If the loss would have happened anyway then this will fail the “but for” test.
Personal Liability of a Trustee - Equitable Compensation?
Canson Enterprises Ltd v Boughton & Co
Canadian case. Causal link cannot be too tenuous - additionally this chain can be broken. Goes along with dicta from Millet LJ in Bristol and West Building Society v Mothew - however this is not Binding, nor English law.
Breach - Unauthorised Profit
Dimes v Scott
Set-off between wrongful transactions? No. If you make £5 wrongfully and then proceed to lose £10 in another unauthorised transaction, you cannot set-off these amounts.
Breach - Unauthorised Profit - Exception?
Fletcher v Green
Where the profit/loss arises from the same transaction/BoT. Here they had made an unauthorised investment and sold it as a loss. The proceeds were paid into court and invested by the court and a gain was made. The court said the trustee could set the gain against the loss but gave no reasoning for this decision. The case is explained on the basis that the facts involved a continuing BoT relating to the same property.
Breach - Unauthorised Profit - Exception?
Bartlett v Barclays Bank Trust Company
Took a flexible approach to the exception though. This was the case where trustees failed to oversee the directors of a company in which the trust had shares. They had invested in two property development schemes, one was a success and the other a disaster. It was held the trustee could offset the gain from the successful investment from the loss from the bad one.
There is clearly less of a connection between the transactions than in F v G thought they stemmed from the same policy (speculative investment) and in fact part of the profit from the good investment was used to finance the unsuccessful one. The profit/loss clearly didn’t come from the same transaction, in general terms you could say they come from the same wrongful course of conduct. It clearly seems to be flexible in allowing some set off.
Liability Between Trustees -
Civil Liability Contribution Act 1978 – s1(1)
Where 2+ trustees are guilty of a breach which has led to the same loss they will be jointly and severally liable for it. If one trustee alone is sued and another helped to cause it they may seek at least a contribution from the other.
s.1(1) CLCA 1978 allows for any person liable in respect of any damage suffered by another to recover a contribution from any other person liable for the same damage.
The court has a discretion as to the respective contribution required.
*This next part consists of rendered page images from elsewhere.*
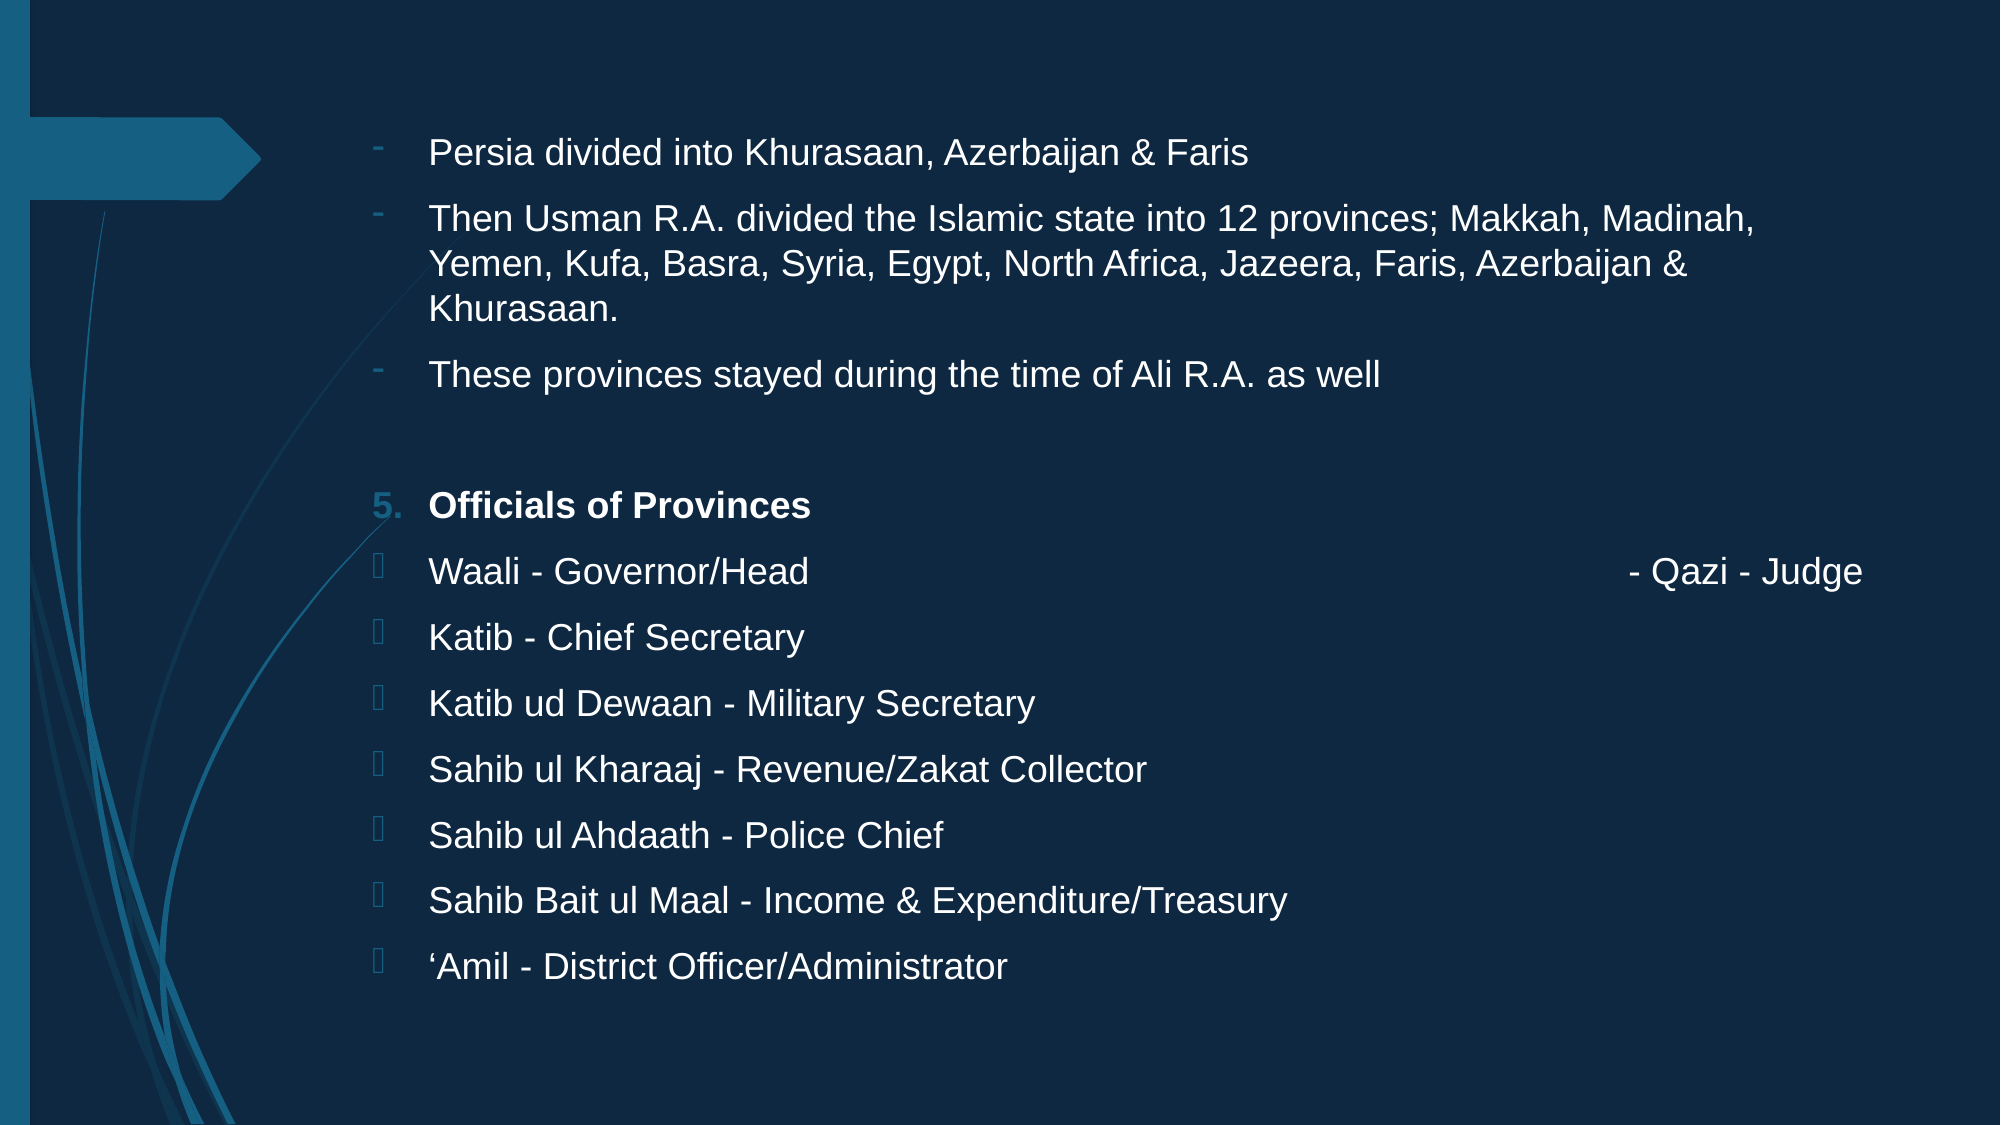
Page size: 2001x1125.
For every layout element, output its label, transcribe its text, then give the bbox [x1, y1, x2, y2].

list Persia divided into Khurasaan, Azerbaijan & Faris Then Usman R.A. divided the Islamic state into 12 provinces; Makkah, Madinah, Yemen, Kufa, Basra, Syria, Egypt, North Africa, Jazeera, Faris, Azerbaijan & Khurasaan. These provinces stayed during the time of Ali R.A. as well Officials of Provinces Waali - Governor/Head - Qazi - Judge Katib - Chief Secretary Katib ud Dewaan - Military Secretary Sahib ul Kharaaj - Revenue/Zakat Collector Sahib ul Ahdaath - Police Chief Sahib Bait ul Maal - Income & Expenditure/Treasury ‘Amil - District Officer/Administrator [357, 120, 1904, 1084]
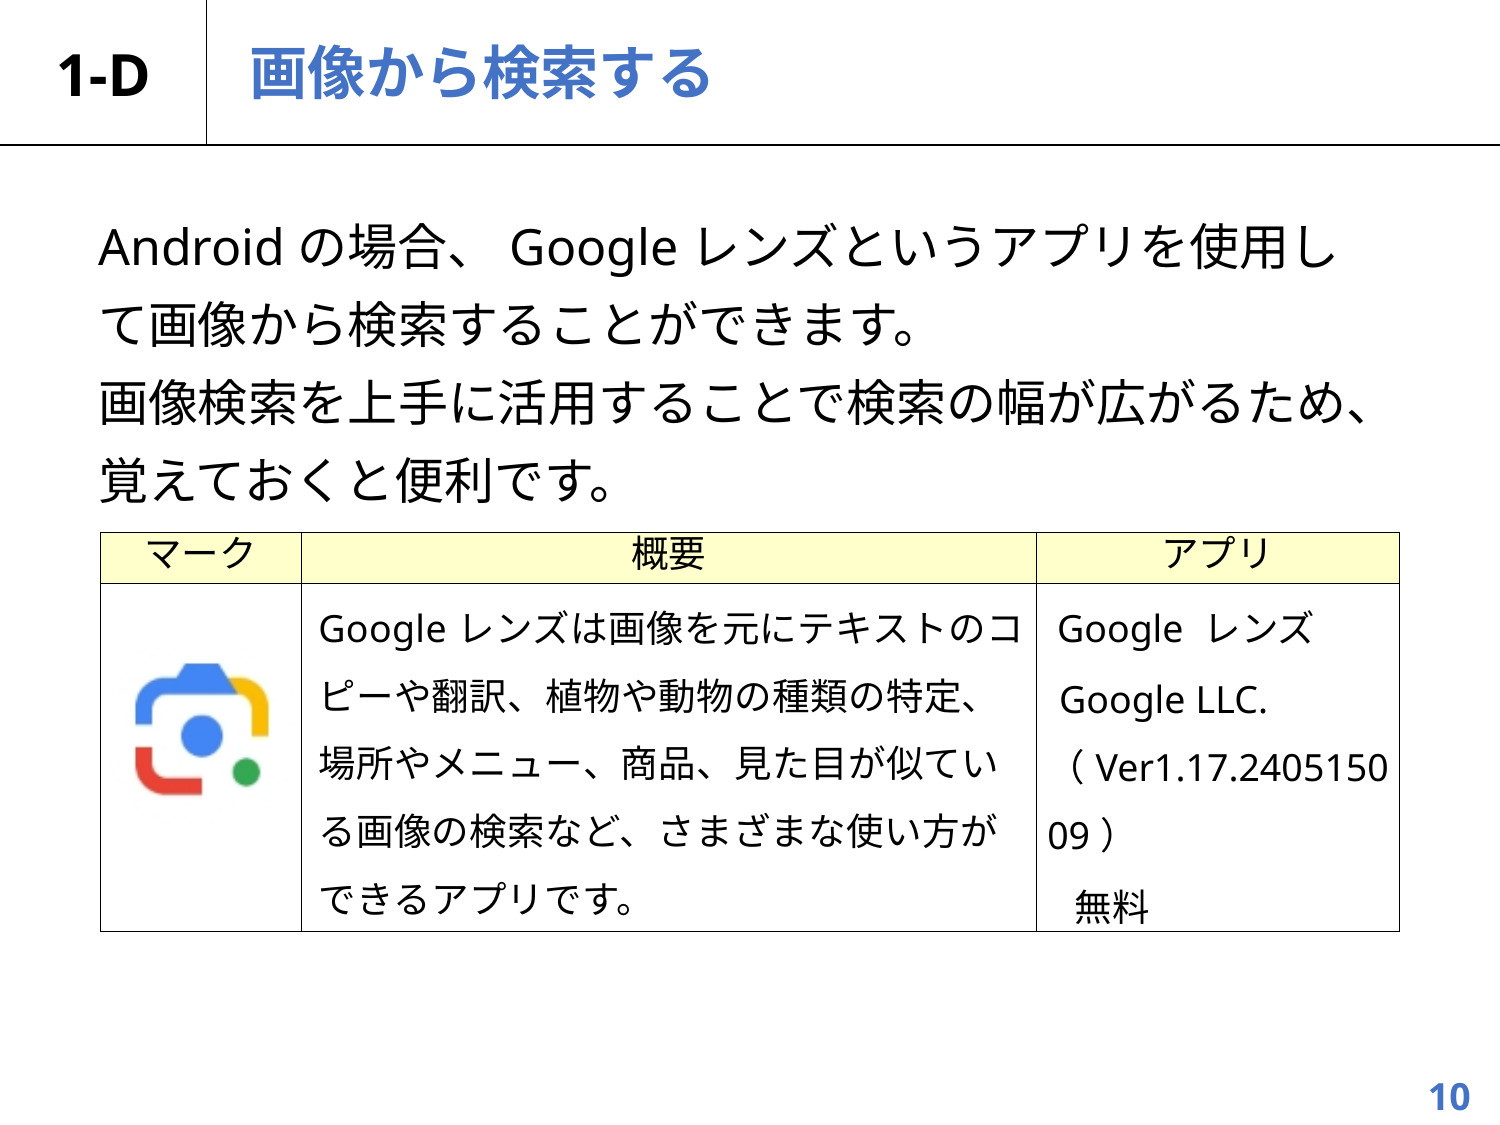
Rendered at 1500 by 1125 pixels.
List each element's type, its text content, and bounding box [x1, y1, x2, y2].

picture [109, 639, 296, 825]
table_header アプリ [1037, 533, 1399, 583]
table_header 概要 [302, 533, 1036, 583]
text_box Androidの場合、Googleレンズというアプリを使用して画像から検索することができます。 画像検索を上手に活用することで検索の幅が広がるため、覚えておくと便利です。 [83, 190, 1400, 420]
table_header マーク [101, 533, 301, 583]
text_box 画像から検索する [230, 24, 1459, 119]
table_cell Google レンズ Google LLC. （Ver1.17.240515009） 無料 [1037, 584, 1399, 931]
title 1-D [0, 0, 206, 144]
table_cell [101, 584, 301, 931]
table_cell Googleレンズは画像を元にテキストのコピーや翻訳、植物や動物の種類の特定、場所やメニュー、商品、見た目が似ている画像の検索など、さまざまな使い方ができるアプリです。 [302, 584, 1036, 931]
text_box 10 [1402, 1065, 1497, 1125]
It will be what is just and equitable given each person’s responsibility for the damage in question.
Liability Between Trustees -
Indemnity? (4)
- Where one trustee is guilty of fraud.
- Where a trustee is a solicitor and has a controlling influence: Head v Gould
- Where a trustee has exclusively benefited from the breach of trust.
- Where a trustee is a beneficiary and his interest is capable of being impounded: Chillingworth v Chambers
Here the impounded interest will be used first to satisfy the claim, thereafter the trustees share liability.